Formats for Downloading Materials
You can download certain public domain materials from the HathiTrust collection in a variety of formats. Download capabilities follow our current download restrictions. “Temporary access” books cannot be downloaded and will not have these options. Most materials that are available to view in full are also available to download in full, but only for users who are affiliated with a HathiTrust member library and are logged in. Some books do not have download restrictions and may be downloaded by all users. Here is one such book: A Handbook of Greek Lace Making.
For more information about what you can download, please see our help article on What You Can Download from the Collection.
Formats in which you can download a book
PDF: Select this file when you wish to print out the pages or to read the book on your computer.
Details: This file format can be opened in your browser or a dedicated PDF viewer, such as Adobe Reader. The scanned page images are embedded within the file, as well as the plain text OCR that accompanies each page.
EPUB: Select this file when you wish to read the book on your mobile device or eReader.
Details: This file is created from automatically generated OCR, which may contain errors, misspellings, or nonsense characters. You cannot open this file format on a computer unless you have installed an EPUB reader. EPUBs are compatible with many eReaders, such as Nook or Kobo, but are not compatible with Kindle eReaders. To convert to a format compatible with Kindle or open EPUB files on your computer, you will need to use conversion or EPUB display software such as Calibre.
Text (.txt): Select this file when you wish to work with or read the text of the book in a text editor or in word processing software.
Details: This file is created from automatically generated OCR, which may contain errors, misspellings, or nonsense characters. The OCR for the entire book or selected pages are compiled together into one file. You can open this file with your computer’s default text editor, such as Notepad or TextEdit, or open it in other text software, such as Microsoft Word.
Text (.zip): Select this file when you wish to do text mining or data analysis with the book.
Details: This file is created from automatically generated OCR, which may contain errors, misspellings, or nonsense characters. The OCR is provided as individual .txt page files for the pages you have selected and zipped together into a package.
Image (JPEG) or Image (TIFF): Select one of these files when you want to view the scanned images associated with a book.
Details: The images provided are lower resolution versions of the images we received from the contributor.
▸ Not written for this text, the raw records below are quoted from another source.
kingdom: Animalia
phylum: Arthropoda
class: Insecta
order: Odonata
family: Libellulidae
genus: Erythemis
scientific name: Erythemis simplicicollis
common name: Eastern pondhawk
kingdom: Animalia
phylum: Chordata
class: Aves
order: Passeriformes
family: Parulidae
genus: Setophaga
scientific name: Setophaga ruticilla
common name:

Watermarks are added to the bottom of the image. Each book page is provided as a separate image file.
Because downloading pages as Image (TIFF) is more resource-intensive, you will only be able to download up to ten pages at a time using this format. Using the “Whole item” page range will not succeed unless the entire book is ten pages or less in length.
Some text or ePub files may contain nonsense characters or text problems. These files are created from automatically generated Optical Character Recognition (OCR). As an automated process, it is subject to error. In order to interpret the images of letters on a page, the OCR software must first determine the script and language of the page. When the OCR software misidentifies the script or the language of the volume or the page, it will tend to produce gibberish.
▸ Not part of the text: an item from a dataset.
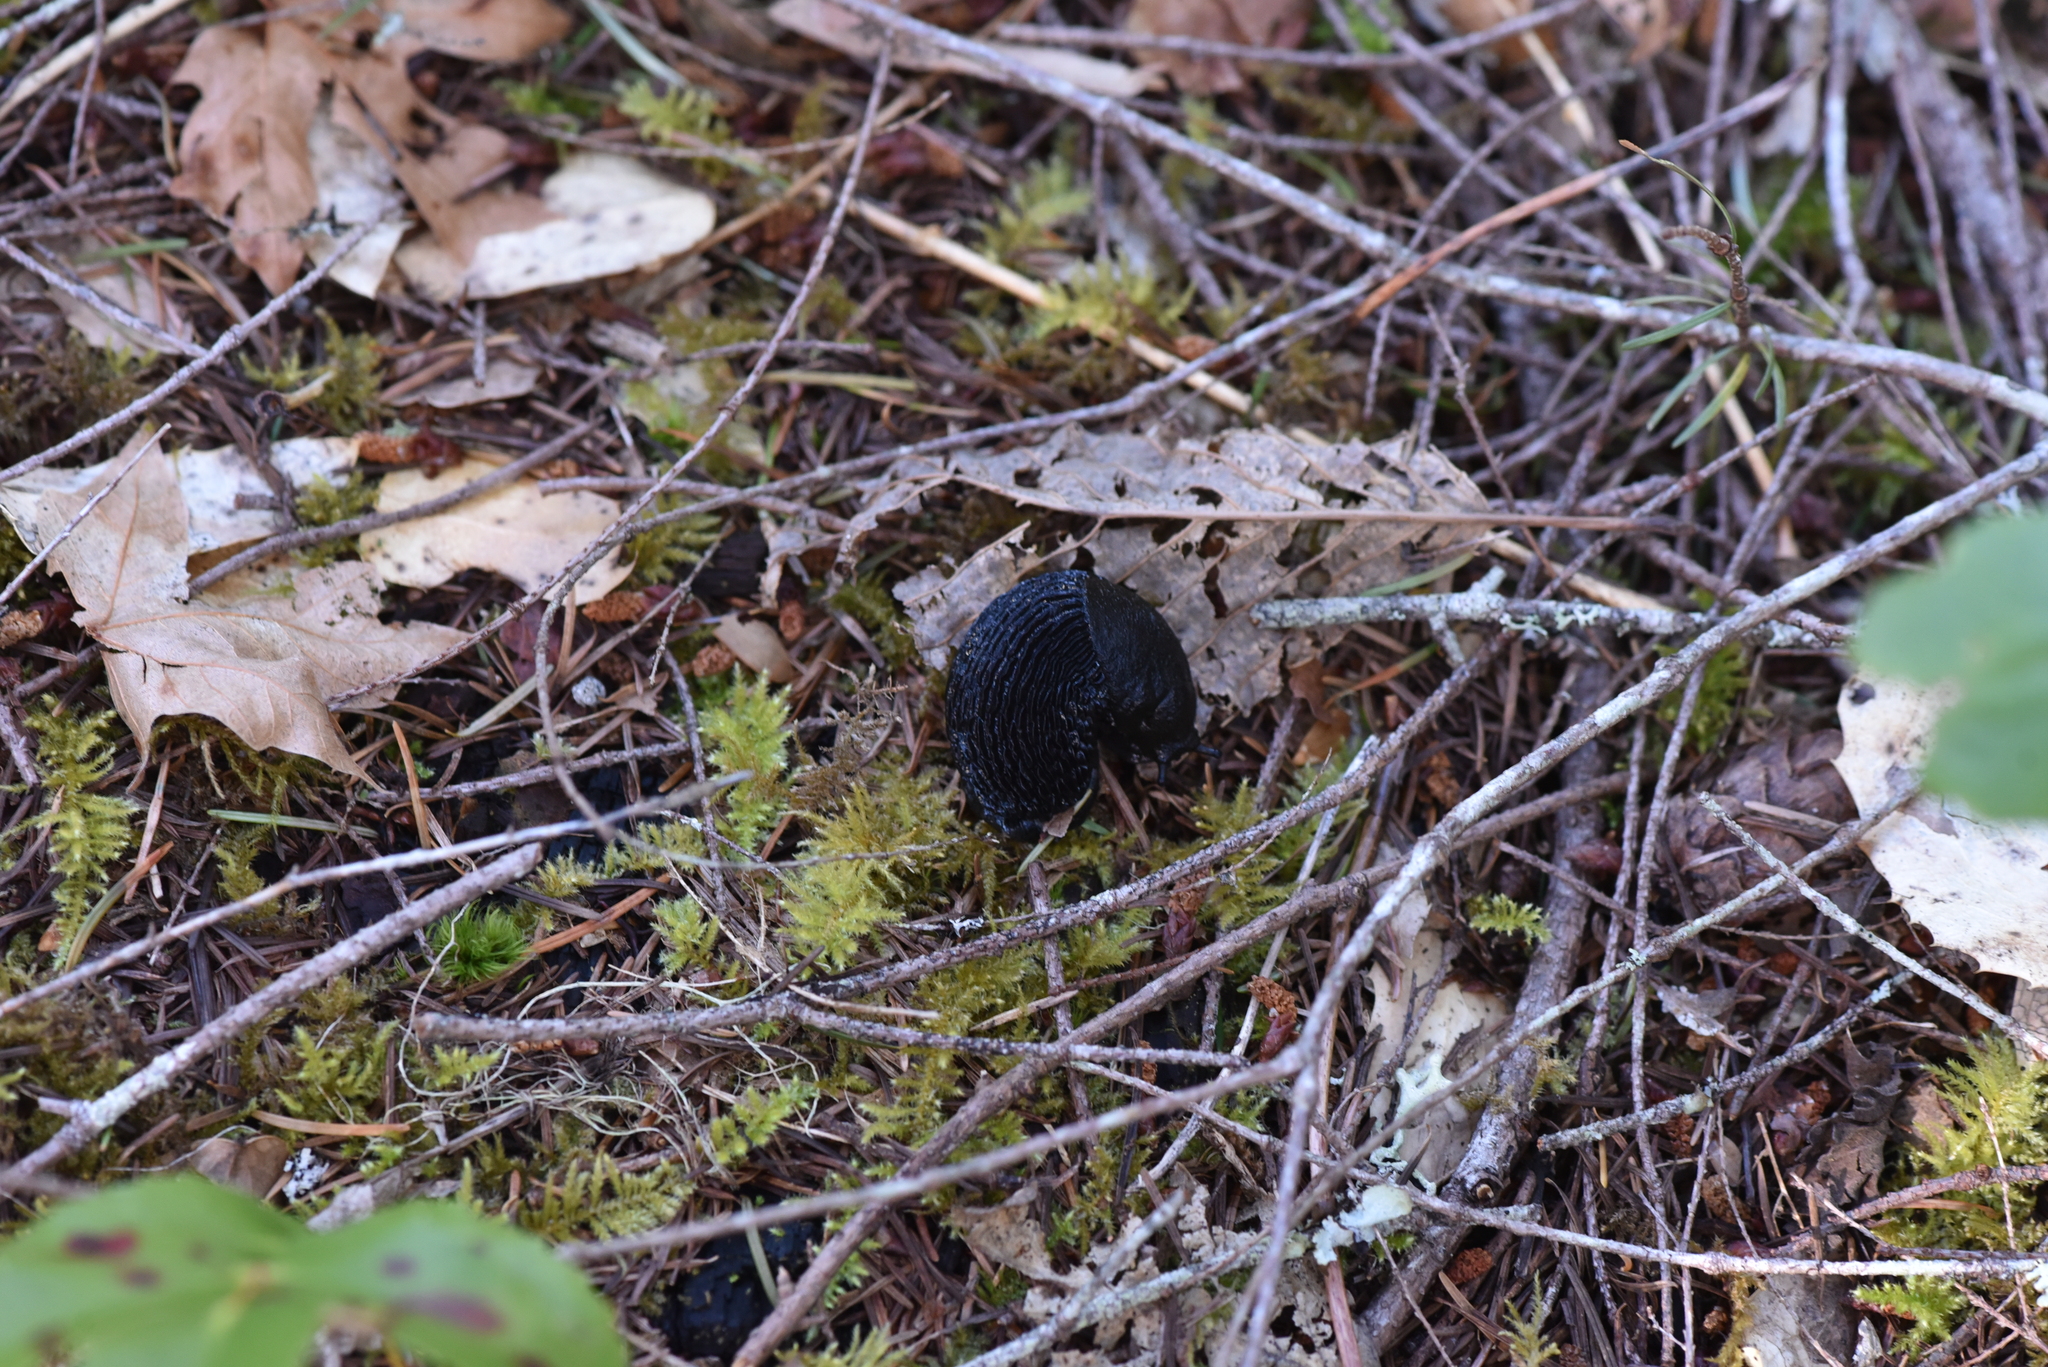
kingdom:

Factors that determine the resolution in which you can download a book
Authenticated users (from member institutions or as guest users) receive additional download options: They can download full books as TIFF, which is fairly resource-intensive. Anyone can download one page at a time.
The maximum resolution at which you can download a file is dependent upon the format in which the document was originally contributed to HathiTrust. Black & white TIFFs are usually 600ppi, but JPEG2000s are usually 300ppi/400ppi. And some volumes are a combination of both, which means only the lower resolution would apply.
Materials in the collection are contributed as JPEG2000 most of the time, and it doesn’t tend to work well with Firefox. If you are having trouble viewing a downloaded file, we recommend using a different browser, or opening the file using Adobe Reader.
If our download options do not meet your needs, we would recommend reaching out to the interlibrary loan department at your local library to see if they can get better quality scans for you. Alternatively, you could travel to a library that has the physical materials and scan them at a higher resolution for yourself.